Stage File Operations in Snowflake
Why Stage File Operations Matter
Stage file operations are fundamental to data loading and unloading in Snowflake. Understanding how to manage files within stages is essential for data engineers and administrators who need to efficiently move data in and out of Snowflake. These operations form the backbone of ETL processes and data pipeline management.
What Are Stage File Operations?
Stage file operations refer to the commands and processes used to interact with files stored in Snowflake stages. Stages are storage locations that hold data files before loading into tables or after unloading from tables.
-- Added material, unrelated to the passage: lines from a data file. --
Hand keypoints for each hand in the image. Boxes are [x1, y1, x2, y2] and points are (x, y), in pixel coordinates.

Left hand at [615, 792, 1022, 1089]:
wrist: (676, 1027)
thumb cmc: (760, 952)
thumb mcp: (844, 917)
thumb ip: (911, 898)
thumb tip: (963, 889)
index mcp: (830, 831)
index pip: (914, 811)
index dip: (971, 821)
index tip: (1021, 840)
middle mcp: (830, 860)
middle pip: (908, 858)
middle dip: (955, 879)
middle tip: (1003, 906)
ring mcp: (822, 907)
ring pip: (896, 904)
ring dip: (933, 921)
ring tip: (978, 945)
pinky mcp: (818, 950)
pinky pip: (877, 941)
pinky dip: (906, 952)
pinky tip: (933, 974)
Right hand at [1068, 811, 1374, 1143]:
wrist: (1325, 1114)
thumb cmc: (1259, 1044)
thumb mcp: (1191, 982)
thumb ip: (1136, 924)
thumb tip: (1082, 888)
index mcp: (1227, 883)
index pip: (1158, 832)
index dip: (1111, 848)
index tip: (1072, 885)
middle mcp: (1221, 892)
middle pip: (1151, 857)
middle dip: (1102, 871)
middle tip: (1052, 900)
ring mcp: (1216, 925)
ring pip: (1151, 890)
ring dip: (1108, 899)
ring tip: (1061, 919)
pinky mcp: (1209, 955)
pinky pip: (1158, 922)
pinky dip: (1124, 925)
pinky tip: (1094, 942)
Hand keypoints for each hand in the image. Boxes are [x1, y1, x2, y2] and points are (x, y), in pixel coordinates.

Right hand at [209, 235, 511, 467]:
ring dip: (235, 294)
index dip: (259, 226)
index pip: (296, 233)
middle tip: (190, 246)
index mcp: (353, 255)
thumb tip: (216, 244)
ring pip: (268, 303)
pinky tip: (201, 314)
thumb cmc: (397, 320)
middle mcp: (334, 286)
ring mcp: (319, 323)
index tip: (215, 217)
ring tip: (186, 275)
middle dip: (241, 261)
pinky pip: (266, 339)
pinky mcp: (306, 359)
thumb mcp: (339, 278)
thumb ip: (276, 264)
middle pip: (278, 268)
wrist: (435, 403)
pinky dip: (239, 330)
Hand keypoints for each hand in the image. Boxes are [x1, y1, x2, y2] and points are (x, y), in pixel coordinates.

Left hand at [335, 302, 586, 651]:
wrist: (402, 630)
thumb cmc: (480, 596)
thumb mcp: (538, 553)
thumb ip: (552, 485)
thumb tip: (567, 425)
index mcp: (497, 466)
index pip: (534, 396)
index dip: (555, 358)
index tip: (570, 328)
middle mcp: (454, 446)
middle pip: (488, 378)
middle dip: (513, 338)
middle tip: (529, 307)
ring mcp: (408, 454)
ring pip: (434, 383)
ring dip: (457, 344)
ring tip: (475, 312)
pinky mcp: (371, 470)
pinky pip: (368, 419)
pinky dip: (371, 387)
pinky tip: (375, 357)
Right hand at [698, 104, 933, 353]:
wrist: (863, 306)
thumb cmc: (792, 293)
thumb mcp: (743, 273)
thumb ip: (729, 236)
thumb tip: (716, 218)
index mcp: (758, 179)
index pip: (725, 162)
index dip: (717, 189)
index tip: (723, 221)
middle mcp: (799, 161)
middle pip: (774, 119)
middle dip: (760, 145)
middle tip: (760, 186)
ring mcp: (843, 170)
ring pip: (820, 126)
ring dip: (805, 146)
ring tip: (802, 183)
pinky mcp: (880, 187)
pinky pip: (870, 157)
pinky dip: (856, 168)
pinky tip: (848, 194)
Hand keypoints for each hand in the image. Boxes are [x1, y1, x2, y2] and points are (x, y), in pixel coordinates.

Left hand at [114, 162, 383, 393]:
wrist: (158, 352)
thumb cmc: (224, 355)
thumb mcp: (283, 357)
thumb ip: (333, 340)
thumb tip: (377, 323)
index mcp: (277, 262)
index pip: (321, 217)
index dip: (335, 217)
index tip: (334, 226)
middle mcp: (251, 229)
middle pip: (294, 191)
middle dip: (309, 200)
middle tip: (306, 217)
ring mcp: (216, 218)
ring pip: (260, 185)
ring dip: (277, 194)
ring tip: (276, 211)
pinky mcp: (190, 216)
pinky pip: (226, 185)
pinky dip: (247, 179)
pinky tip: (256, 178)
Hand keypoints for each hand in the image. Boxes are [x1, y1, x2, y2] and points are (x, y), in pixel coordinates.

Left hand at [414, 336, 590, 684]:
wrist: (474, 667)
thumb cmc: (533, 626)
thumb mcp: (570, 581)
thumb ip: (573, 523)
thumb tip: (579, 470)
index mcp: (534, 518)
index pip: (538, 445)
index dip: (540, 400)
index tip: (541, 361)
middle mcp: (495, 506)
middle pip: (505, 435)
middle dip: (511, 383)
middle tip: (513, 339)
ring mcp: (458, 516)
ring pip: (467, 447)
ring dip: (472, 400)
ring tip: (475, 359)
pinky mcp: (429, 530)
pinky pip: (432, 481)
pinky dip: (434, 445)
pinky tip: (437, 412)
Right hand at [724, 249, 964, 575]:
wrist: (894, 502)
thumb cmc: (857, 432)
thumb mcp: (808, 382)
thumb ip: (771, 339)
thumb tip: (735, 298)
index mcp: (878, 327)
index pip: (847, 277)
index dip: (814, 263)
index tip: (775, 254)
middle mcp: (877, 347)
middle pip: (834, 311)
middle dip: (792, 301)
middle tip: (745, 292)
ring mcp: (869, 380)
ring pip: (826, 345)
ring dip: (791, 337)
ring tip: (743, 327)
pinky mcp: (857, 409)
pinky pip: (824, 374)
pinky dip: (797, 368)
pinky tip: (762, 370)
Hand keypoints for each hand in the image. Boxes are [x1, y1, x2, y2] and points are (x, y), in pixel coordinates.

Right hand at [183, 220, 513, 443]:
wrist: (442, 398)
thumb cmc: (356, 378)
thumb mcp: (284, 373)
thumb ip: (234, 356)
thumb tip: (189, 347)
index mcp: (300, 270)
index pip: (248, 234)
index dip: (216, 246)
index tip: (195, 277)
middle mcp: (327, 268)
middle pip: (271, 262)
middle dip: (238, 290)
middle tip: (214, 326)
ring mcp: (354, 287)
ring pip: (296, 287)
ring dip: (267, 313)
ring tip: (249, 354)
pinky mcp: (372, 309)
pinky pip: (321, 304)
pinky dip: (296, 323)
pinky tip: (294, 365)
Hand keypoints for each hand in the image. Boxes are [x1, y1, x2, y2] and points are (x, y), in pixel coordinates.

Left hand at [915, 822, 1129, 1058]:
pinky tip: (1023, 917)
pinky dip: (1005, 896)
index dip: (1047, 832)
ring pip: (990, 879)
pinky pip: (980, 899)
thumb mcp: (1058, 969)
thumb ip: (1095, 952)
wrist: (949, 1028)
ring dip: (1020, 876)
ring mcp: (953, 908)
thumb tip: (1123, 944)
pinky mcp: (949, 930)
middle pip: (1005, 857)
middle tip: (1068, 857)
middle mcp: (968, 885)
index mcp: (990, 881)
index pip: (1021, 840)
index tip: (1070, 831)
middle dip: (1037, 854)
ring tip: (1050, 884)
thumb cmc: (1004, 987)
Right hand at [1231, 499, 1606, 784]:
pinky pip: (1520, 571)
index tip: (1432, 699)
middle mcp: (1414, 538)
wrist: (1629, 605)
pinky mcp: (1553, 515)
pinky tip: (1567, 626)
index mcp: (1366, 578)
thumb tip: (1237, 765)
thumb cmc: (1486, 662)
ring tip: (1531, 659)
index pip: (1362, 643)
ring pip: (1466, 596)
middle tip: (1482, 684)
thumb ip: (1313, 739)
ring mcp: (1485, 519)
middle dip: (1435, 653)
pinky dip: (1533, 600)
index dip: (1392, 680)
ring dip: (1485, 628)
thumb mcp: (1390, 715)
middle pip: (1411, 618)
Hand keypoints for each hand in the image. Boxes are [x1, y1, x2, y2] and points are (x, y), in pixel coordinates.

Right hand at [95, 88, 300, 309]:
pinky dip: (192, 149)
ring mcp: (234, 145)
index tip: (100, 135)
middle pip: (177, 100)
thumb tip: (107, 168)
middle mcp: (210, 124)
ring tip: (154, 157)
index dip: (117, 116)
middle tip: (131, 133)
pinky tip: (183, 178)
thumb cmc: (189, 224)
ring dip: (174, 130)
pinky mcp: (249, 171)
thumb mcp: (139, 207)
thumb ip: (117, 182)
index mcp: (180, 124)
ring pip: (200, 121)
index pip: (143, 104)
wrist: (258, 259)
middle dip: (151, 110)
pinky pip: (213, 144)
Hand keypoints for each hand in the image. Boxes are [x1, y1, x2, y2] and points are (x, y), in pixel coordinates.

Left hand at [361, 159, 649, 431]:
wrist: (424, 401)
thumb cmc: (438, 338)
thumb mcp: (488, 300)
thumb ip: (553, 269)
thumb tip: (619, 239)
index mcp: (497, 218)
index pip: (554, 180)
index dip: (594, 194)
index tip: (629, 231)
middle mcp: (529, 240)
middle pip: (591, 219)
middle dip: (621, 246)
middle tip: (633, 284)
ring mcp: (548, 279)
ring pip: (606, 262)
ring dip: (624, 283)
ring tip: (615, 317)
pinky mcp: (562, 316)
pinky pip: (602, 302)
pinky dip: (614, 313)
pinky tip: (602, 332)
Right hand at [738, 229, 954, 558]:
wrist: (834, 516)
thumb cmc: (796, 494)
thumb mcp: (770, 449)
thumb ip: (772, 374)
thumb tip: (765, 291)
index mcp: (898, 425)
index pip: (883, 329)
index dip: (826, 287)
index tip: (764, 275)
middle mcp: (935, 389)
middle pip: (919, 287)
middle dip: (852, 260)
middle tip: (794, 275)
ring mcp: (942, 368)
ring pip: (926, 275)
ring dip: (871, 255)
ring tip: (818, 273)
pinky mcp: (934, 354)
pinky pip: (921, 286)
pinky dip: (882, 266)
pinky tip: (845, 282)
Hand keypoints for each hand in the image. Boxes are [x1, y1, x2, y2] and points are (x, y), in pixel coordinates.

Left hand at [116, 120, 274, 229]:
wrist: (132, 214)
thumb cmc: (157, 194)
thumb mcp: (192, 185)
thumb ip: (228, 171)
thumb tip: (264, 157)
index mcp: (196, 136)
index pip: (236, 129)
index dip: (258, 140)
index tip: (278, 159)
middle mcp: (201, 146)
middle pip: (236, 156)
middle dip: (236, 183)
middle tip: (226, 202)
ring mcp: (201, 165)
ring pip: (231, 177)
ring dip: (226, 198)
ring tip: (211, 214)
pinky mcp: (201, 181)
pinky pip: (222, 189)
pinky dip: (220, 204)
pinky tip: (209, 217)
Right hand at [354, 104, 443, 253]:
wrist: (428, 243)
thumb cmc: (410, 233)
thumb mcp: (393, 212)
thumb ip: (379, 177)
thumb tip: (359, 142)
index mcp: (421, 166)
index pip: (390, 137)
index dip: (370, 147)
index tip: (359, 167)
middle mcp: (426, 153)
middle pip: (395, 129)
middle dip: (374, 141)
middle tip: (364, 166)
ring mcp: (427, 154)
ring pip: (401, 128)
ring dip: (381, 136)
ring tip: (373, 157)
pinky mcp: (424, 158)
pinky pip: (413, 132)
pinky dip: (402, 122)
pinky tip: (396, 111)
There are three types of stages:
- Internal Stages: Storage managed by Snowflake (user stages, table stages, named stages)
- External Stages: Cloud storage locations (S3, Azure Blob, GCS) referenced by Snowflake
Key Stage File Operation Commands
PUT Command:
- Uploads files from a local machine to an internal stage
- Only works with internal stages, not external stages
- Can only be executed from SnowSQL, Snowflake connectors, or drivers (not the web UI)
- Syntax: PUT file://path/to/file @stage_name
GET Command:
- Downloads files from an internal stage to a local machine
- Only works with internal stages
- Can only be executed from SnowSQL, Snowflake connectors, or drivers
- Syntax: GET @stage_name file://local/path
LIST Command:
- Displays files in a stage
- Works with both internal and external stages
- Syntax: LIST @stage_name
- Can use pattern matching to filter results
REMOVE Command:
- Deletes files from a stage
- Works with both internal and external stages
- Syntax: REMOVE @stage_name/filename or REMOVE @stage_name PATTERN='pattern'
How Stage File Operations Work
1. File Upload Process: Files are compressed and encrypted during PUT operations. Auto-compression is enabled by default, and files are split into chunks for parallel processing.
2. File Staging: Once in a stage, files can be queried using the $1, $2 notation for column references before loading, allowing data validation.
3. File Metadata: Snowflake tracks metadata about staged files, including file paths, sizes, and modification timestamps accessible through LIST command output.
4. Purge Options: During COPY INTO operations, the PURGE option can automatically remove files after successful loading.
Exam Tips: Answering Questions on Stage File Operations
Tip 1: Remember that PUT and GET commands only work with internal stages. External stage files must be managed through the cloud provider's tools or REMOVE command in Snowflake.
Tip 2: Know that PUT and GET cannot be executed through the Snowflake web interface. They require SnowSQL, JDBC, ODBC, or other connectors.
Tip 3: Understand the difference between table stages (@%tablename), user stages (@~), and named stages (@stagename) for file operation context.
Tip 4: Be aware that the LIST command shows file metadata but does not show the actual content of files. To preview data, you need to query the stage using SELECT statements.
Tip 5: Remember that REMOVE command can use PATTERN parameter for bulk deletion of files matching a specific pattern.
Tip 6: Know that auto-compression during PUT uses gzip by default, and you can control this behavior with the AUTO_COMPRESS and SOURCE_COMPRESSION parameters.
Tip 7: For questions about file formats, remember that stages can have default file format options defined, which apply to all operations on that stage unless overridden.
Tip 8: When questions reference cleaning up after data loading, the PURGE=TRUE option with COPY INTO is the recommended approach rather than separate REMOVE commands.